-- Your assignment --
Transcribe the full listing word for word, leaving nothing out.

-- Opening Marker --

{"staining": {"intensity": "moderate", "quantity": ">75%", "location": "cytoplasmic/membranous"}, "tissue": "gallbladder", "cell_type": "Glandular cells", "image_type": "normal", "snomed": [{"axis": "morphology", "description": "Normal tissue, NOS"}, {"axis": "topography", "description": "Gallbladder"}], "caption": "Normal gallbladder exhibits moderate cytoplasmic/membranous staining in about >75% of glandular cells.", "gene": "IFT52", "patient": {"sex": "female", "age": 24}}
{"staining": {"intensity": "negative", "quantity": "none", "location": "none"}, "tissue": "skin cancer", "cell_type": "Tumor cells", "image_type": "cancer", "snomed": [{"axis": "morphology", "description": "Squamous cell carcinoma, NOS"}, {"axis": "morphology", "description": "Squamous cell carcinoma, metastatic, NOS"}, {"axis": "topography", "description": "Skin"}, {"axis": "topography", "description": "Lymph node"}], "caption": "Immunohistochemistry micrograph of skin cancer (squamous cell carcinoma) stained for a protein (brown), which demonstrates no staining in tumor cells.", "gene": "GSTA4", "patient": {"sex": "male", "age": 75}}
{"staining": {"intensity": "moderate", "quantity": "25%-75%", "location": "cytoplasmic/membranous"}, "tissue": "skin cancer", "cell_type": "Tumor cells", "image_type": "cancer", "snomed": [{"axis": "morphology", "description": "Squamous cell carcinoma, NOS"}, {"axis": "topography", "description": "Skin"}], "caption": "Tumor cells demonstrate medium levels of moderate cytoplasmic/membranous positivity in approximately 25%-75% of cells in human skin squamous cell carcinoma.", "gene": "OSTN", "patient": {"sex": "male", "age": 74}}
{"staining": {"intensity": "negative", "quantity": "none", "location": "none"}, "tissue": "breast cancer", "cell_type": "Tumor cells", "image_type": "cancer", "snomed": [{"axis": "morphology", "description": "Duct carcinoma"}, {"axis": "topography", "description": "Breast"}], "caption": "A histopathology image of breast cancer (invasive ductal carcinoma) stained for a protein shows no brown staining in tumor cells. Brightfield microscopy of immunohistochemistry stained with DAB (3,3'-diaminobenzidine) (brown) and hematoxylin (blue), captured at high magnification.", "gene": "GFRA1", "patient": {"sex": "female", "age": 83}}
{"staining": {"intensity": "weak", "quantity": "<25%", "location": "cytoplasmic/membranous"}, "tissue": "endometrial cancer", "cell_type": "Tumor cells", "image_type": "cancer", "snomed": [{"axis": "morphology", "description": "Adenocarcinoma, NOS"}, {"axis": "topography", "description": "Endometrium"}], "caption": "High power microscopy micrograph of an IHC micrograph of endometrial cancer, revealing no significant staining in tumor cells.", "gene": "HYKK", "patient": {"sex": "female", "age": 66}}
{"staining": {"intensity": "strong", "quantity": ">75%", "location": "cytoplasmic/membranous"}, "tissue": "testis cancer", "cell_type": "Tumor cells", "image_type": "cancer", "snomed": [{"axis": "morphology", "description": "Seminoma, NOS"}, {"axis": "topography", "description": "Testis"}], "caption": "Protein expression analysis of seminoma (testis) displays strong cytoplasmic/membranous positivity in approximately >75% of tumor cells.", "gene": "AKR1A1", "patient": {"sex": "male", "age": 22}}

-- Closing Marker --

-- Output for this task --
{"staining": {"intensity": "moderate", "quantity": ">75%", "location": "cytoplasmic/membranous"}, "tissue": "gallbladder", "cell_type": "Glandular cells", "image_type": "normal", "snomed": [{"axis": "morphology", "description": "Normal tissue, NOS"}, {"axis": "topography", "description": "Gallbladder"}], "caption": "Normal gallbladder exhibits moderate cytoplasmic/membranous staining in about >75% of glandular cells.", "gene": "IFT52", "patient": {"sex": "female", "age": 24}}
{"staining": {"intensity": "negative", "quantity": "none", "location": "none"}, "tissue": "skin cancer", "cell_type": "Tumor cells", "image_type": "cancer", "snomed": [{"axis": "morphology", "description": "Squamous cell carcinoma, NOS"}, {"axis": "morphology", "description": "Squamous cell carcinoma, metastatic, NOS"}, {"axis": "topography", "description": "Skin"}, {"axis": "topography", "description": "Lymph node"}], "caption": "Immunohistochemistry micrograph of skin cancer (squamous cell carcinoma) stained for a protein (brown), which demonstrates no staining in tumor cells.", "gene": "GSTA4", "patient": {"sex": "male", "age": 75}}
{"staining": {"intensity": "moderate", "quantity": "25%-75%", "location": "cytoplasmic/membranous"}, "tissue": "skin cancer", "cell_type": "Tumor cells", "image_type": "cancer", "snomed": [{"axis": "morphology", "description": "Squamous cell carcinoma, NOS"}, {"axis": "topography", "description": "Skin"}], "caption": "Tumor cells demonstrate medium levels of moderate cytoplasmic/membranous positivity in approximately 25%-75% of cells in human skin squamous cell carcinoma.", "gene": "OSTN", "patient": {"sex": "male", "age": 74}}
{"staining": {"intensity": "negative", "quantity": "none", "location": "none"}, "tissue": "breast cancer", "cell_type": "Tumor cells", "image_type": "cancer", "snomed": [{"axis": "morphology", "description": "Duct carcinoma"}, {"axis": "topography", "description": "Breast"}], "caption": "A histopathology image of breast cancer (invasive ductal carcinoma) stained for a protein shows no brown staining in tumor cells. Brightfield microscopy of immunohistochemistry stained with DAB (3,3'-diaminobenzidine) (brown) and hematoxylin (blue), captured at high magnification.", "gene": "GFRA1", "patient": {"sex": "female", "age": 83}}
{"staining": {"intensity": "weak", "quantity": "<25%", "location": "cytoplasmic/membranous"}, "tissue": "endometrial cancer", "cell_type": "Tumor cells", "image_type": "cancer", "snomed": [{"axis": "morphology", "description": "Adenocarcinoma, NOS"}, {"axis": "topography", "description": "Endometrium"}], "caption": "High power microscopy micrograph of an IHC micrograph of endometrial cancer, revealing no significant staining in tumor cells.", "gene": "HYKK", "patient": {"sex": "female", "age": 66}}
{"staining": {"intensity": "strong", "quantity": ">75%", "location": "cytoplasmic/membranous"}, "tissue": "testis cancer", "cell_type": "Tumor cells", "image_type": "cancer", "snomed": [{"axis": "morphology", "description": "Seminoma, NOS"}, {"axis": "topography", "description": "Testis"}], "caption": "Protein expression analysis of seminoma (testis) displays strong cytoplasmic/membranous positivity in approximately >75% of tumor cells.", "gene": "AKR1A1", "patient": {"sex": "male", "age": 22}}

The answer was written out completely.